• **Assignment**
Copy out every line of the listing below, word for word and in the same order.

• **Supplied data**
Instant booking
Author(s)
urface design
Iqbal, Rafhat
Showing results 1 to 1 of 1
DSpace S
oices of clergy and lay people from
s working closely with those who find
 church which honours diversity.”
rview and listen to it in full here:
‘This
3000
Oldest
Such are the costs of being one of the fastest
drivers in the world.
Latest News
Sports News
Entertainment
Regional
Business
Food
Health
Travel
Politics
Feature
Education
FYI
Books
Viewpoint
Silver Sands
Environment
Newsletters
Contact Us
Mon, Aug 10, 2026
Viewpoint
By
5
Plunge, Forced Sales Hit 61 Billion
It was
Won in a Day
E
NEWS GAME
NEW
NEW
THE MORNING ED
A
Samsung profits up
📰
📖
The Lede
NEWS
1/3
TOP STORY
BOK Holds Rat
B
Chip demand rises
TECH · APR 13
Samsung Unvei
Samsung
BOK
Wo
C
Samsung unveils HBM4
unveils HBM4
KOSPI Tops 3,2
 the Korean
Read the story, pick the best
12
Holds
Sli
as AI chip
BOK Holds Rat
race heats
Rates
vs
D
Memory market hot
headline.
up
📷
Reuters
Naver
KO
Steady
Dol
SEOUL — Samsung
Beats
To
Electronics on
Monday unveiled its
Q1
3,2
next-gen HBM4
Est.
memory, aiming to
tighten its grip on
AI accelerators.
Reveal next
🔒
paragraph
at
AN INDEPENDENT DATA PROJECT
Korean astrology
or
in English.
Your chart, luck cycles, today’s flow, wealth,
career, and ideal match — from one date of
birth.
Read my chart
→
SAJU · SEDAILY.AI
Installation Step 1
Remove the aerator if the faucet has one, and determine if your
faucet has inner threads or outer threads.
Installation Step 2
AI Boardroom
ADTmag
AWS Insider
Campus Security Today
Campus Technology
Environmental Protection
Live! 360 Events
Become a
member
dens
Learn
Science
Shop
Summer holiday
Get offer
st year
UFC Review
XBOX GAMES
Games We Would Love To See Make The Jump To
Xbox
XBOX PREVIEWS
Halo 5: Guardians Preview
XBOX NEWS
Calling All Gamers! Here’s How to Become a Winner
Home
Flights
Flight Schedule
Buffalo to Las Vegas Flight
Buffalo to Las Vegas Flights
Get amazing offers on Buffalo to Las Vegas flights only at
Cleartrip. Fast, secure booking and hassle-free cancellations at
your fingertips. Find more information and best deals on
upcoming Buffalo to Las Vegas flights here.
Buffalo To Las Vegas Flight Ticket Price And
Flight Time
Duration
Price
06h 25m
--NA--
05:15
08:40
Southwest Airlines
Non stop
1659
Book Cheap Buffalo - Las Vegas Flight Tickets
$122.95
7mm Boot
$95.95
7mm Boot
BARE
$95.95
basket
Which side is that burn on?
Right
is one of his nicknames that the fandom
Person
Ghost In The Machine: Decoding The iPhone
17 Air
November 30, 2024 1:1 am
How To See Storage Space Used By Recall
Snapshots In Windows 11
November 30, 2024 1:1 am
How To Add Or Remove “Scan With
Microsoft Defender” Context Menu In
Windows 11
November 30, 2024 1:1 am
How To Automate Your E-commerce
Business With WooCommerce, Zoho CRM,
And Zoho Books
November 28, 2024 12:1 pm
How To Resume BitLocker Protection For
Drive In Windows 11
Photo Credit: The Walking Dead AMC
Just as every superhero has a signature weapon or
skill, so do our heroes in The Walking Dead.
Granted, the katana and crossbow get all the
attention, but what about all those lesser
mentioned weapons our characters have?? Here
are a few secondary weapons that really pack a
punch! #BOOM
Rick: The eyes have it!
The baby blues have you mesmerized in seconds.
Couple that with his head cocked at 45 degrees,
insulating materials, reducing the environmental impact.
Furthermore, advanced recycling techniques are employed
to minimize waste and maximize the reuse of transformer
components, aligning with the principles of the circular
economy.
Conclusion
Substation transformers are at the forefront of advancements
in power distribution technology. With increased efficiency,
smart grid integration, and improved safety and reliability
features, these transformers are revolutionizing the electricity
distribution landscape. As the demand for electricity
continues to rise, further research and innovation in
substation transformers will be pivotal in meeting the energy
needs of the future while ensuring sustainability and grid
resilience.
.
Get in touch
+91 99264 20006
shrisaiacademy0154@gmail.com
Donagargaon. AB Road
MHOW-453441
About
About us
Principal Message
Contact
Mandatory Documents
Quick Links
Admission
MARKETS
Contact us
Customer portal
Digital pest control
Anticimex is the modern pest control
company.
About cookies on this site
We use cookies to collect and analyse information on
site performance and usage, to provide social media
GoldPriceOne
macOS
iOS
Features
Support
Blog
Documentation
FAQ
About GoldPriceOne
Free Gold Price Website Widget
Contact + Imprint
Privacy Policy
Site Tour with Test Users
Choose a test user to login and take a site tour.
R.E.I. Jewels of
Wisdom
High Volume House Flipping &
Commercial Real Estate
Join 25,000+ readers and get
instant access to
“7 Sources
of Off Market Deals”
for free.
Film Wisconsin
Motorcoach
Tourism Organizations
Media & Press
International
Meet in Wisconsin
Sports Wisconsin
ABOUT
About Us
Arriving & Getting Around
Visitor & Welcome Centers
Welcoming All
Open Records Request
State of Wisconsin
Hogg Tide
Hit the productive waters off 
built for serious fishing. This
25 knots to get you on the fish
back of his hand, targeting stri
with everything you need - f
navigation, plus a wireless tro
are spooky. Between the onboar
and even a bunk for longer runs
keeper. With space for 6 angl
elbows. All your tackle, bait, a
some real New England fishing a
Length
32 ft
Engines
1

• **Result of this exercise**
Instant booking
Author(s)
urface design
Iqbal, Rafhat
Showing results 1 to 1 of 1
DSpace S
oices of clergy and lay people from
s working closely with those who find
 church which honours diversity.”
rview and listen to it in full here:
‘This
3000
Oldest
Such are the costs of being one of the fastest
drivers in the world.
Latest News
Sports News
Entertainment
Regional
Business
Food
Health
Travel
Politics
Feature
Education
FYI
Books
Viewpoint
Silver Sands
Environment
Newsletters
Contact Us
Mon, Aug 10, 2026
Viewpoint
By
5
Plunge, Forced Sales Hit 61 Billion
It was
Won in a Day
E
NEWS GAME
NEW
NEW
THE MORNING ED
A
Samsung profits up
📰
📖
The Lede
NEWS
1/3
TOP STORY
BOK Holds Rat
B
Chip demand rises
TECH · APR 13
Samsung Unvei
Samsung
BOK
Wo
C
Samsung unveils HBM4
unveils HBM4
KOSPI Tops 3,2
 the Korean
Read the story, pick the best
12
Holds
Sli
as AI chip
BOK Holds Rat
race heats
Rates
vs
D
Memory market hot
headline.
up
📷
Reuters
Naver
KO
Steady
Dol
SEOUL — Samsung
Beats
To
Electronics on
Monday unveiled its
Q1
3,2
next-gen HBM4
Est.
memory, aiming to
tighten its grip on
AI accelerators.
Reveal next
🔒
paragraph
at
AN INDEPENDENT DATA PROJECT
Korean astrology
or
in English.
Your chart, luck cycles, today’s flow, wealth,
career, and ideal match — from one date of
birth.
Read my chart
→
SAJU · SEDAILY.AI
Installation Step 1
Remove the aerator if the faucet has one, and determine if your
faucet has inner threads or outer threads.
Installation Step 2
AI Boardroom
ADTmag
AWS Insider
Campus Security Today
Campus Technology
Environmental Protection
Live! 360 Events
Become a
member
dens
Learn
Science
Shop
Summer holiday
Get offer
st year
UFC Review
XBOX GAMES
Games We Would Love To See Make The Jump To
Xbox
XBOX PREVIEWS
Halo 5: Guardians Preview
XBOX NEWS
Calling All Gamers! Here’s How to Become a Winner
Home
Flights
Flight Schedule
Buffalo to Las Vegas Flight
Buffalo to Las Vegas Flights
Get amazing offers on Buffalo to Las Vegas flights only at
Cleartrip. Fast, secure booking and hassle-free cancellations at
your fingertips. Find more information and best deals on
upcoming Buffalo to Las Vegas flights here.
Buffalo To Las Vegas Flight Ticket Price And
Flight Time
Duration
Price
06h 25m
--NA--
05:15
08:40
Southwest Airlines
Non stop
1659
Book Cheap Buffalo - Las Vegas Flight Tickets
$122.95
7mm Boot
$95.95
7mm Boot
BARE
$95.95
basket
Which side is that burn on?
Right
is one of his nicknames that the fandom
Person
Ghost In The Machine: Decoding The iPhone
17 Air
November 30, 2024 1:1 am
How To See Storage Space Used By Recall
Snapshots In Windows 11
November 30, 2024 1:1 am
How To Add Or Remove “Scan With
Microsoft Defender” Context Menu In
Windows 11
November 30, 2024 1:1 am
How To Automate Your E-commerce
Business With WooCommerce, Zoho CRM,
And Zoho Books
November 28, 2024 12:1 pm
How To Resume BitLocker Protection For
Drive In Windows 11
Photo Credit: The Walking Dead AMC
Just as every superhero has a signature weapon or
skill, so do our heroes in The Walking Dead.
Granted, the katana and crossbow get all the
attention, but what about all those lesser
mentioned weapons our characters have?? Here
are a few secondary weapons that really pack a
punch! #BOOM
Rick: The eyes have it!
The baby blues have you mesmerized in seconds.
Couple that with his head cocked at 45 degrees,
insulating materials, reducing the environmental impact.
Furthermore, advanced recycling techniques are employed
to minimize waste and maximize the reuse of transformer
components, aligning with the principles of the circular
economy.
Conclusion
Substation transformers are at the forefront of advancements
in power distribution technology. With increased efficiency,
smart grid integration, and improved safety and reliability
features, these transformers are revolutionizing the electricity
distribution landscape. As the demand for electricity
continues to rise, further research and innovation in
substation transformers will be pivotal in meeting the energy
needs of the future while ensuring sustainability and grid
resilience.
.
Get in touch
+91 99264 20006
shrisaiacademy0154@gmail.com
Donagargaon. AB Road
MHOW-453441
About
About us
Principal Message
Contact
Mandatory Documents
Quick Links
Admission
MARKETS
Contact us
Customer portal
Digital pest control
Anticimex is the modern pest control
company.
About cookies on this site
We use cookies to collect and analyse information on
site performance and usage, to provide social media
GoldPriceOne
macOS
iOS
Features
Support
Blog
Documentation
FAQ
About GoldPriceOne
Free Gold Price Website Widget
Contact + Imprint
Privacy Policy
Site Tour with Test Users
Choose a test user to login and take a site tour.
R.E.I. Jewels of
Wisdom
High Volume House Flipping &
Commercial Real Estate
Join 25,000+ readers and get
instant access to
“7 Sources
of Off Market Deals”
for free.
Film Wisconsin
Motorcoach
Tourism Organizations
Media & Press
International
Meet in Wisconsin
Sports Wisconsin
ABOUT
About Us
Arriving & Getting Around
Visitor & Welcome Centers
Welcoming All
Open Records Request
State of Wisconsin
Hogg Tide
Hit the productive waters off 
built for serious fishing. This
25 knots to get you on the fish
back of his hand, targeting stri
with everything you need - f
navigation, plus a wireless tro
are spooky. Between the onboar
and even a bunk for longer runs
keeper. With space for 6 angl
elbows. All your tackle, bait, a
some real New England fishing a
Length
32 ft
Engines
1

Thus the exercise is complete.